Take Care of Your Cat’s Skin and Coat

Exposure to pool chemicals or warm water can strip the natural oils out of your cat’s skin and coat. If you notice that your cat’s coat seems dry and dull, it may be time to scale back how often they get into the water. You can also add fatty acids to their diet to help boost their natural levels and bring the shine back to their coat. 

Make Sure Your Cat Doesn’t Get Cold

Water that feels warm to you may feel cold to your cat. You want to make sure that your cat has ample time to dry themselves and warm up after they get out of the water. You may even want to use a towel and help your cat remove a good portion of the water from their coat and skin. If it’s a chlorine pool, they swim in, rinse them off when you get them out. 

Don’t Leave Your Cat Unattended

Cats can drown if they can’t get out of the water, and this is why it’s important that you never leave your cat alone if they’re in the water. If it’s in a pool, you can get into the water with them. If it’s not, sit alongside your cat and help them out as soon as you notice any issues. 
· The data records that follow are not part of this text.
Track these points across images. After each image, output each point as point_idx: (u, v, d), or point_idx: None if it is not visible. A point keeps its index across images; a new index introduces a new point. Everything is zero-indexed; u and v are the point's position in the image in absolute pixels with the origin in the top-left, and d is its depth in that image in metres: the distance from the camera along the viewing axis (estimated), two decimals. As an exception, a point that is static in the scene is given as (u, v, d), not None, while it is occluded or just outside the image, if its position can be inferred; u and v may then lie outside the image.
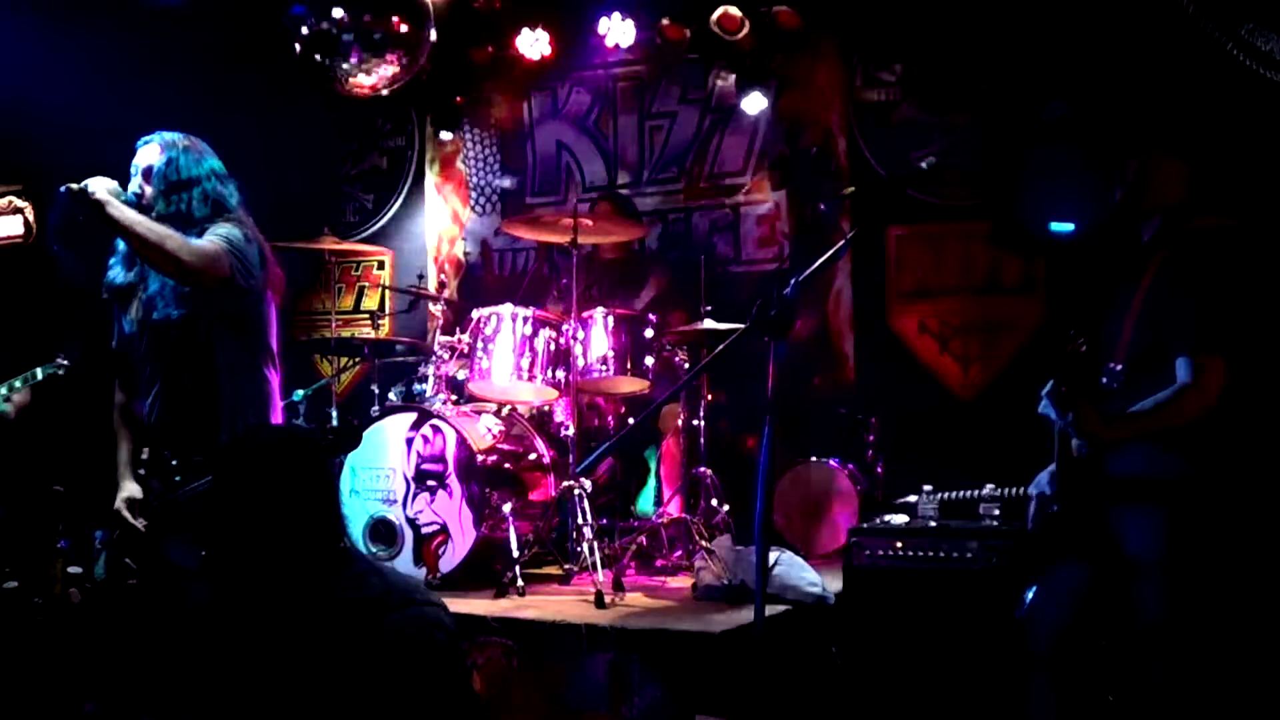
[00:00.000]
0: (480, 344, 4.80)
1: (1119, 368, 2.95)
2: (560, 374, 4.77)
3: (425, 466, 4.70)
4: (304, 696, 2.30)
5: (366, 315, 7.05)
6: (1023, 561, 3.23)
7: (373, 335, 5.85)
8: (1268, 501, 4.00)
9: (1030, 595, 3.12)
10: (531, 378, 4.73)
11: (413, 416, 4.79)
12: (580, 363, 4.74)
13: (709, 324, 4.94)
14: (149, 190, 3.49)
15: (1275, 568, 3.64)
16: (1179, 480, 2.88)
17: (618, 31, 6.31)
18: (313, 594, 2.36)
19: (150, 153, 3.53)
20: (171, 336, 3.44)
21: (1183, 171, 3.05)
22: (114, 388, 3.56)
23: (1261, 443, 3.01)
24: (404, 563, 4.64)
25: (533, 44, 6.51)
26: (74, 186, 3.38)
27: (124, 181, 3.50)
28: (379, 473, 4.77)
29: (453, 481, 4.66)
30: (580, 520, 4.50)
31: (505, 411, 5.01)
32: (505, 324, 4.78)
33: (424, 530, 4.67)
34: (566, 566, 4.67)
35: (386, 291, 7.17)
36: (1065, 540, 3.02)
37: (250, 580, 2.44)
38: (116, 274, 3.55)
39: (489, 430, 4.86)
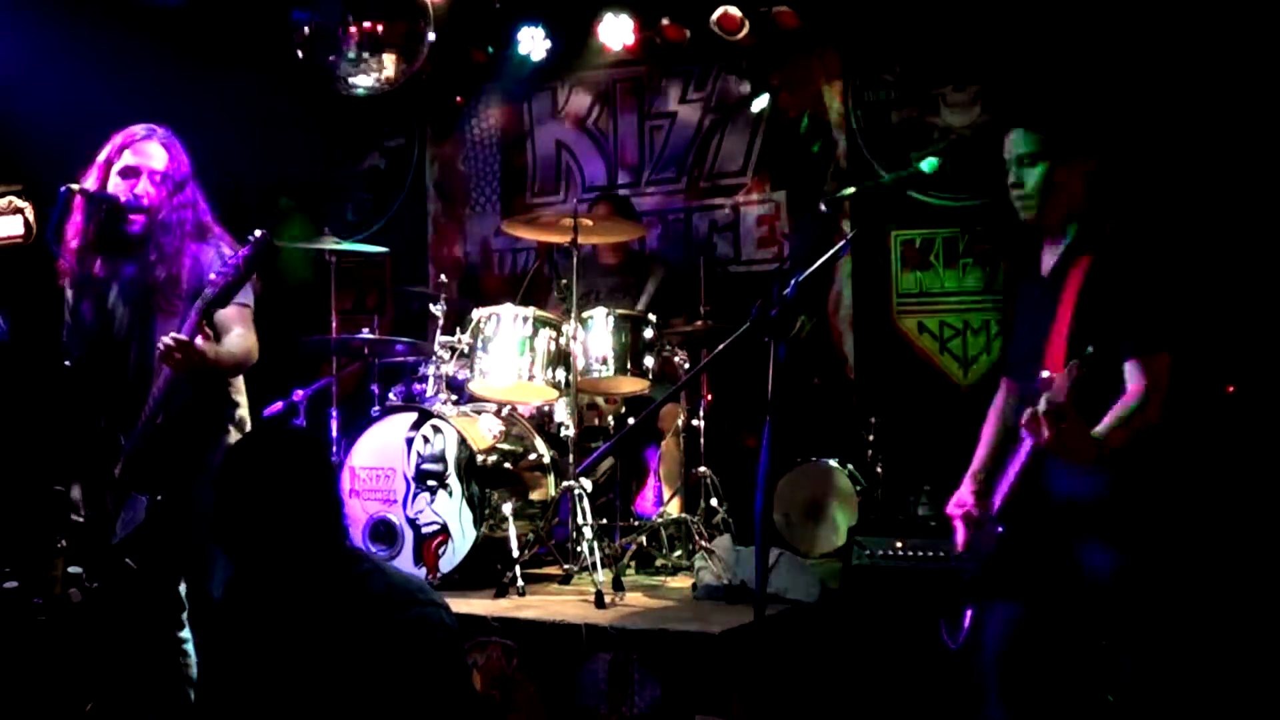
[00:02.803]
0: (480, 344, 4.80)
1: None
2: (560, 374, 4.77)
3: (425, 466, 4.70)
4: (307, 694, 2.30)
5: (366, 315, 7.05)
6: (961, 588, 3.04)
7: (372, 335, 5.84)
8: (1211, 495, 4.02)
9: (967, 624, 3.00)
10: (531, 378, 4.73)
11: (413, 416, 4.79)
12: (580, 363, 4.74)
13: (709, 324, 4.95)
14: (158, 191, 3.48)
15: (1231, 563, 3.65)
16: (1122, 497, 2.81)
17: (617, 31, 6.31)
18: (315, 593, 2.37)
19: (153, 152, 3.51)
20: (153, 324, 3.46)
21: (1084, 174, 2.94)
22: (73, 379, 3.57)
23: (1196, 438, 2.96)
24: (404, 563, 4.63)
25: (533, 44, 6.51)
26: (74, 187, 3.38)
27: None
28: (379, 473, 4.77)
29: (453, 481, 4.66)
30: (580, 520, 4.50)
31: (505, 411, 5.00)
32: (505, 324, 4.78)
33: (424, 530, 4.67)
34: (566, 566, 4.67)
35: (387, 292, 7.17)
36: (1013, 566, 2.90)
37: (254, 579, 2.45)
38: (89, 265, 3.54)
39: (489, 430, 4.85)
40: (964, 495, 3.07)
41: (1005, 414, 3.20)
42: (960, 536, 3.06)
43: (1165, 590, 2.83)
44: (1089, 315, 2.81)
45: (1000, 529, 2.90)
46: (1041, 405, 2.59)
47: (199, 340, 3.27)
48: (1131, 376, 2.78)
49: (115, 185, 3.50)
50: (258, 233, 3.25)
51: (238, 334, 3.46)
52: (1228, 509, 4.31)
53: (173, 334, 3.25)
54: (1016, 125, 2.96)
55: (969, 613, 2.99)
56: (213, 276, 3.27)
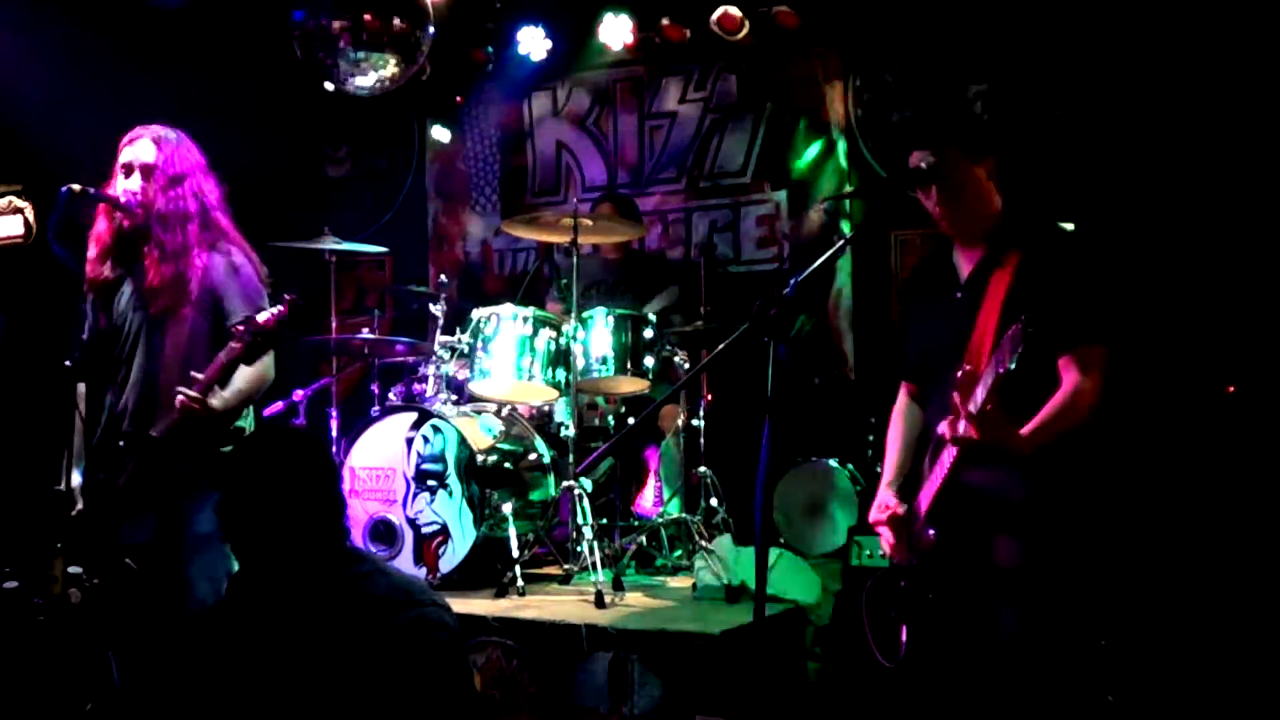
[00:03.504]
0: (480, 344, 4.80)
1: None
2: (560, 374, 4.77)
3: (425, 466, 4.70)
4: (307, 694, 2.30)
5: (366, 315, 7.05)
6: (894, 600, 2.97)
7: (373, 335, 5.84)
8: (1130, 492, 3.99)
9: (904, 638, 2.93)
10: (531, 378, 4.73)
11: (413, 416, 4.79)
12: (580, 363, 4.74)
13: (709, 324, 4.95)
14: (149, 188, 3.49)
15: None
16: (1036, 491, 2.77)
17: (617, 31, 6.31)
18: (316, 593, 2.37)
19: (144, 148, 3.51)
20: (168, 323, 3.47)
21: (984, 175, 2.91)
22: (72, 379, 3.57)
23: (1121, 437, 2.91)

Learn How to Resuscitate Your Cat

If the unthinkable happens, you want to know how to quickly administer first aid to your cat. You also want to get your cat to the vet as soon as possible because they can continue their life-saving techniques. 

Bottom Line

So, can cats swim? Now you know that they can swim, but they may not have the predisposition for it. This is why it’s so important to slowly get your cat used to the water and encourage them to go in. It can be a fun way for your cat to exercise and cool down on a hot day.